#### Suas tarefas:
(a) Transcreva do texto sobre as roupas do bebê o trecho que se inicia com as palavras que contêm "Essas comidinhas da" e termina em "é manchas. Acompanhem.".
(b) Traduza para o inglês a seguinte frase do texto sobre as roupas do bebê: "Muito provavelmente nessa fase, a mulher ainda está grávida."
(c) Indique se cada afirmação a seguir está de acordo com o texto sobre as roupas do bebê, respondendo sim ou não e citando as palavras do texto que o comprovam: (i) A filha da mãe mencionada estava iniciando a alimentação sólida. (ii) O leite materno não mancha roupas. (iii) As manchas de leite surgem nas roupas do bebê na região da gola ou dos ombros.

***** Texto

Outro dia me deparei com uma mãe, em um grupo que frequento, perguntando sobre dicas para cuidar das roupas do bebê. A garotinha dela estava iniciando a alimentação sólida e, no melhor estilo mãe de primeira viagem, ela estava chocada com o poder que uma maçã tem de manchar roupas. Uma pera. Uma uva. Uma banana, oh, céus, as indeléveis manchas de banana!

Essas comidinhas da natureza são grandes "manchadoras" de roupas, assim como o leite materno, se não for lavado logo após aquela golfada. E, honestamente, quem tem tempo de lavar roupa imediatamente depois da golfada? A menos que você tenha um séquito na sua casa, disposto a atender imediatamente as urgências das roupas limpas, a possibilidade de você conseguir esfregar uma camisetinha do bebê, depois que ele devolveu o queijo que fabricou no estômago, é da ordem de: a mesma probabilidade de ele não devolver o queijo, caso esteja com uma roupa limpa.

Pensando em uma reposta para aquela mãe, criei toda uma teoria progressista, baseada em evidências científicas, de cunho altamente psiquiátrico e contemporâneo, sobre como cuidar das roupas do bebê quando o assunto é manchas. Acompanhem.

A vida materna começa e as roupas do bebê não estão manchadas. Muito provavelmente nessa fase, a mulher ainda está grávida. Em um determinado momento, o bebê começa a devolver leite e, por falta de experiência, de capricho, de treino, de empregada, ou, simplesmente, porque há mais com o que se preocupar do que ficar esfregando manchinha no tanque, as roupas começam a ressurgir na gaveta com algumas marcas mais escuras, na região da gola ou dos ombros. Mães mais atentas percebem as mesmas manchas em seus sutiãs, ombros e região dos seios das blusas mais claras.

Negação: lava aí mais umas vezes que isso vai desaparecer. Olha com um olho meio torto, parece que há algo de errado com aquele pagãozinho, mas finge que não vê. Vai desaparecer. Faz o seguinte, põe um babador em cima.

**********
***** Dados extraídos

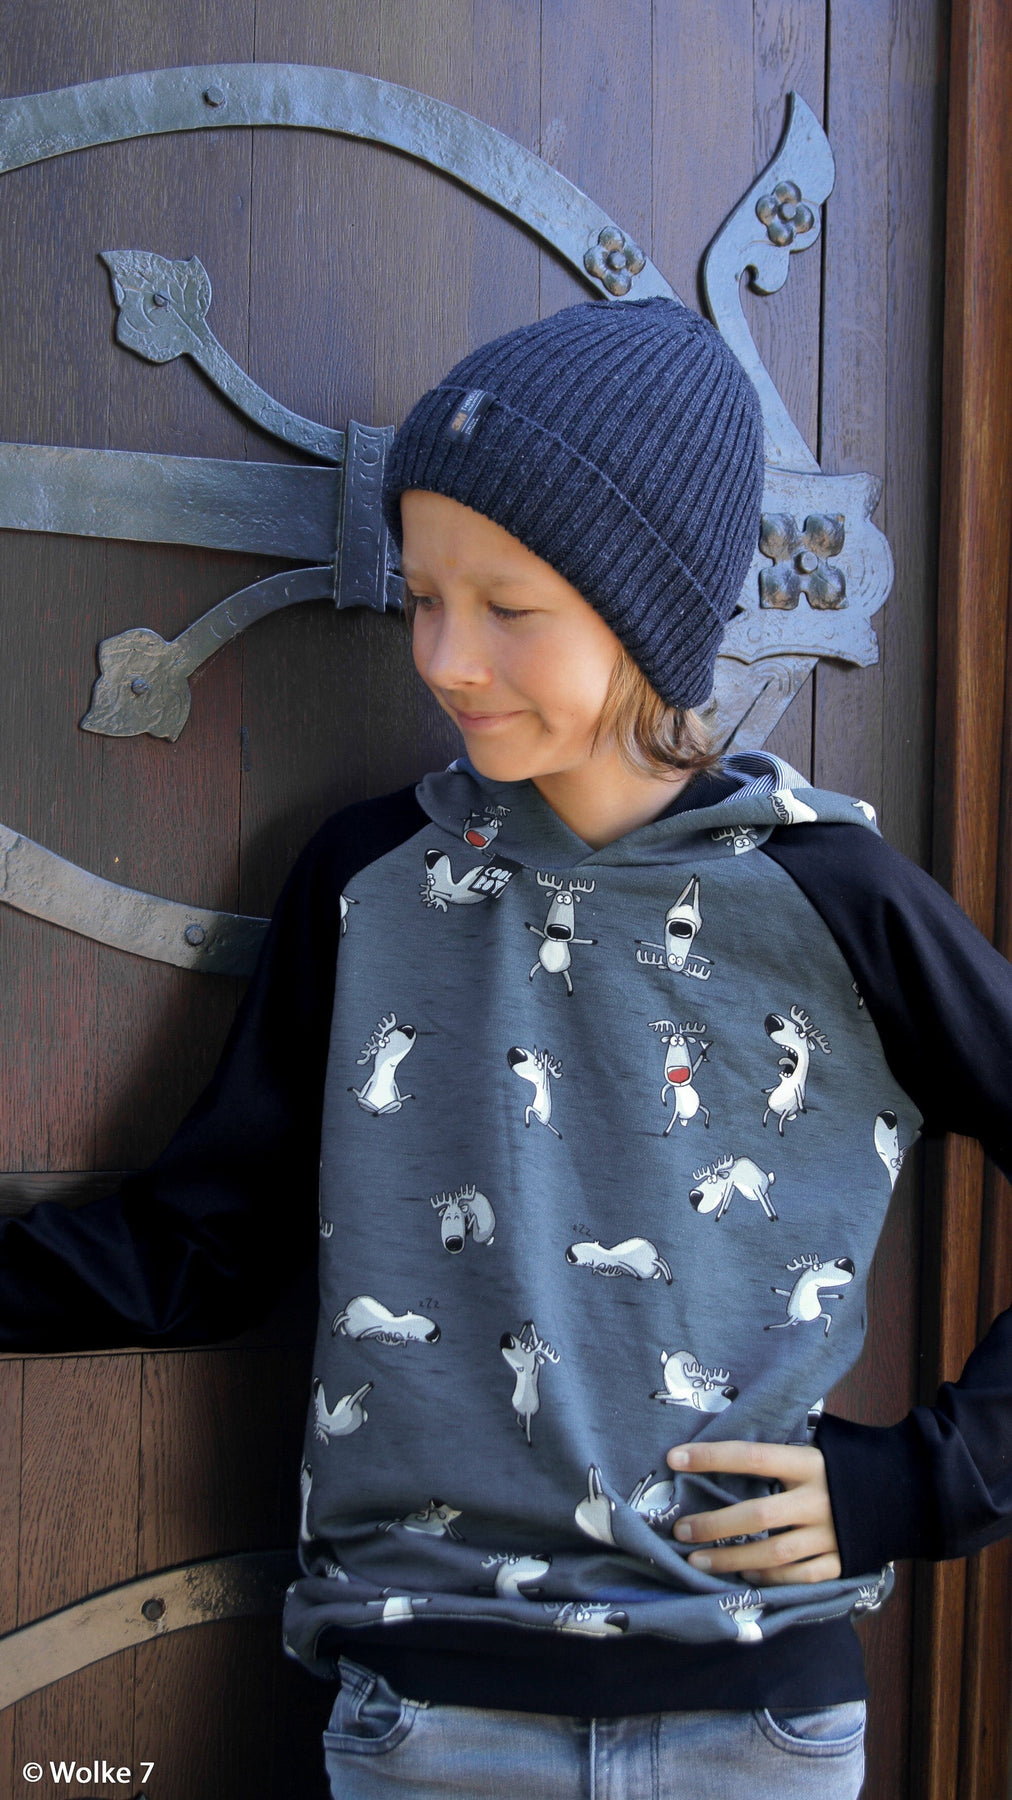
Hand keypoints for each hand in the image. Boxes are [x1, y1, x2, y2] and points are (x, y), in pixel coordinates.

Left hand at [667, 1440, 840, 1585]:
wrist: (900, 1493)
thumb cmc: (840, 1468)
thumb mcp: (813, 1452)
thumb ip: (776, 1459)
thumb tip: (718, 1456)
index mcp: (809, 1463)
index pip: (752, 1457)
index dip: (712, 1457)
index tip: (675, 1458)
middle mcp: (818, 1500)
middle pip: (758, 1515)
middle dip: (714, 1525)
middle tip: (681, 1531)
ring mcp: (831, 1535)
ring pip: (773, 1553)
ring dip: (732, 1560)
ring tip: (698, 1562)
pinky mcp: (841, 1562)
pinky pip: (798, 1577)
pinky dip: (769, 1579)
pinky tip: (745, 1578)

**********

#### Respostas por tarefa:
(a)
Essas comidinhas da natureza são grandes "manchadoras" de roupas, assim como o leite materno, se não for lavado logo após aquela golfada. E, honestamente, quem tem tempo de lavar roupa imediatamente depois da golfada? A menos que você tenha um séquito na sua casa, disposto a atender imediatamente as urgências das roupas limpas, a possibilidade de você conseguir esfregar uma camisetinha do bebê, depois que ele devolveu o queijo que fabricou no estômago, é da ordem de: a mesma probabilidade de ele não devolver o queijo, caso esteja com uma roupa limpa.

Pensando em uma reposta para aquela mãe, criei toda uma teoria progressista, baseada em evidências científicas, de cunho altamente psiquiátrico e contemporâneo, sobre como cuidar das roupas do bebê quando o assunto é manchas. Acompanhem.

(b) Most likely, at this stage, the woman is still pregnant.

(c)
(i) Sim: "A garotinha dela estava iniciando a alimentação sólida".
(ii) Não: "assim como o leite materno, se não for lavado logo após aquela golfada".
(iii) Sim: "na região da gola ou dos ombros".